● EXERCISE INPUTS
--- --- ---

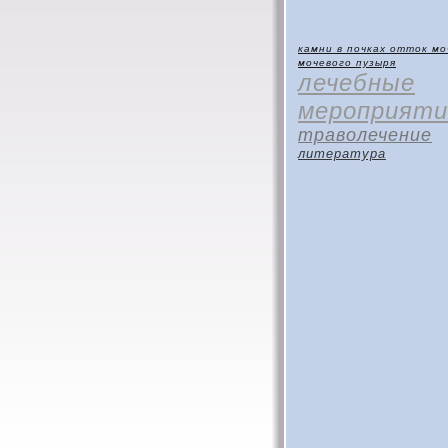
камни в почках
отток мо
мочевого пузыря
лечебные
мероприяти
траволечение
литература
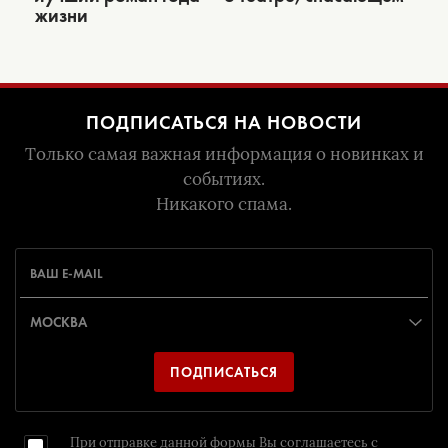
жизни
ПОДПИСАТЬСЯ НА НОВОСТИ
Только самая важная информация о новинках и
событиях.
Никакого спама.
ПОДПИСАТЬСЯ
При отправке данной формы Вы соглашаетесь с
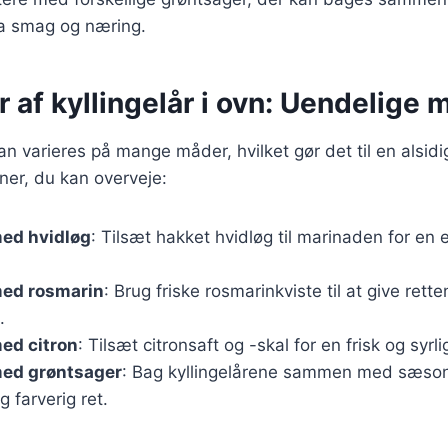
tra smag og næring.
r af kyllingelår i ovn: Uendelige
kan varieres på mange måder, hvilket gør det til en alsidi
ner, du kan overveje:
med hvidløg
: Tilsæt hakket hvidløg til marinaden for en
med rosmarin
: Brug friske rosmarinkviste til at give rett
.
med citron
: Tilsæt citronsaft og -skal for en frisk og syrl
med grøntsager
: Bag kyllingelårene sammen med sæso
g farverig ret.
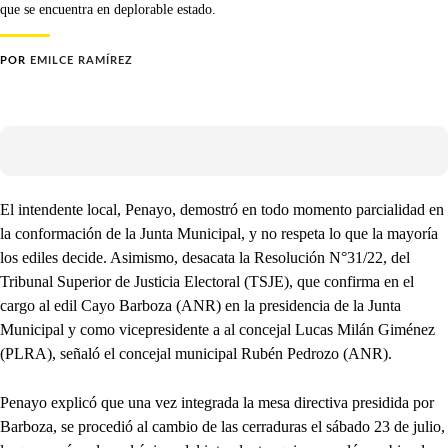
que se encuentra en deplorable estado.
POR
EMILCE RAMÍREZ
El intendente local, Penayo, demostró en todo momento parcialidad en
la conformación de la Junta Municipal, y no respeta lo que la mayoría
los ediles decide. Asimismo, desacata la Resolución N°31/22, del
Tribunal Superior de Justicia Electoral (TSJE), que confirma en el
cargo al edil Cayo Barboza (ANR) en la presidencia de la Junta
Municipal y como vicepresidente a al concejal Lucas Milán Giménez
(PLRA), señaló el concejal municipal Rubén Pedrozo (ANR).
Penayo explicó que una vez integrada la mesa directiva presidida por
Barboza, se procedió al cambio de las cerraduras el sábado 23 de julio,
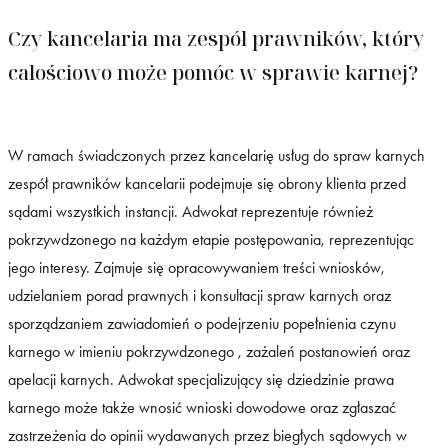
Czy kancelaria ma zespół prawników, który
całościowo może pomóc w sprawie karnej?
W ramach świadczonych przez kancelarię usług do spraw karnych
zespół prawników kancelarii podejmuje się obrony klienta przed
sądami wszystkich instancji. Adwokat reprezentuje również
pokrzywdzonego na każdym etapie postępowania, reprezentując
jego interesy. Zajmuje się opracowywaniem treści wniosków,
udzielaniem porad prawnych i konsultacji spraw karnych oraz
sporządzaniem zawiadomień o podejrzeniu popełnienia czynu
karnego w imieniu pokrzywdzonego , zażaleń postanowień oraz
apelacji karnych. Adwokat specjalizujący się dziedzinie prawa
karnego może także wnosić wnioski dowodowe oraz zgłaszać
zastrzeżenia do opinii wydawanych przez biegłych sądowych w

--- --- ---

● WHAT YOU SHOULD DO
Nothing in the entries above should change when they are printed again, except that the pictures are dropped.

● ANSWER BELOW
камни в почках
отток мо
мочевого пузыря
лечебные
мероприяти
траволечение
литература
жизни
ПОДПИСАТЬСЯ НА НОВОСТИ
Только самая важная информация о новинках и
событиях.
Никакого спама.
ПОДПИСАТЬСЯ
При отправке данной формы Вы соглашаетесь с
tra smag og næring.
r af kyllingelår i ovn: Uendelige
kan varieres på mange måder, hvilket gør det til en alsidi
ner, du kan overveje:
med hvidløg
: Tilsæt hakket hvidløg til marinaden for en
med rosmarin
: Brug friske rosmarinkviste til at give rett
.
med citron
: Tilsæt citronsaft og -skal for en frisk og syrl
med grøntsager
: Bag kyllingelårene sammen med sæso
g farverig ret.
que se encuentra en deplorable estado.
POR
EMILCE RAMÍREZ
El intendente local, Penayo, demostró en todo momento parcialidad en
la conformación de la Junta Municipal, y no respeta lo que la mayoría
los ediles decide. Asimismo, desacata la Resolución N°31/22, del
Tribunal Superior de Justicia Electoral (TSJE), que confirma en el
cargo al edil Cayo Barboza (ANR) en la presidencia de la Junta
Municipal y como vicepresidente a al concejal Lucas Milán Giménez
(PLRA), señaló el concejal municipal Rubén Pedrozo (ANR).
Penayo explicó que una vez integrada la mesa directiva presidida por
Barboza, se procedió al cambio de las cerraduras el sábado 23 de julio,
Czy kancelaria ma zespół prawników, który
całościowo może pomóc w sprawie karnej?
W ramach świadczonych przez kancelarię usług do spraw karnych
zespół prawników kancelarii podejmuje się obrony klienta przed
sądami wszystkich instancji. Adwokat reprezentuje również
pokrzywdzonego na każdym etapie postępowania, reprezentując
jego interesy. Zajmuje się opracowywaniem treści wniosków,
udzielaniem porad prawnych i konsultacji spraw karnych oraz
sporządzaniem zawiadomień o podejrzeniu popełnienia czynu
karnego w imieniu pokrzywdzonego , zażaleń postanowień oraz
apelacji karnych. Adwokat specjalizujący się dziedzinie prawa
karnego może także wnosić wnioski dowodowe oraz zgłaszać
zastrzeżenia do opinii wydawanych przez biegłych sądowych w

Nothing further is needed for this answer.